• [Task statement] Pick out every line in the listing that contains the string "ساعت", and copy each one. Treat uppercase and lowercase as different.

• [Input records]
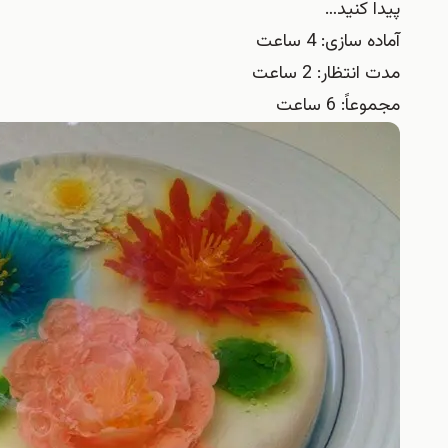
پيدا كنيد…
آماده سازی: 4 ساعت
مدت انتظار: 2 ساعت
مجموعاً: 6 ساعت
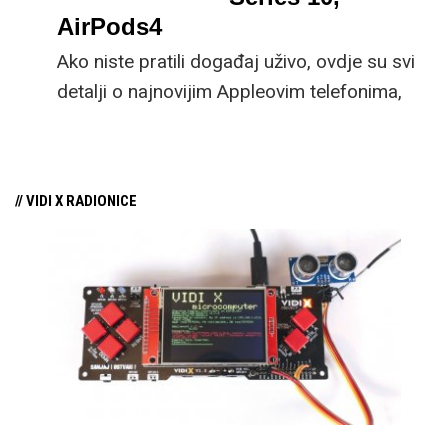
poboljšanjem.
AirPods4
Ako niste pratili događaj uživo, ovdje su svi
detalji o najnovijim Appleovim telefonima,
pametnim satovima i slušalicama.
// VIDI X RADIONICE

• [Exercise solution]
آماده سازی: 4 ساعت
مدت انتظار: 2 ساعت
مجموعاً: 6 ساعت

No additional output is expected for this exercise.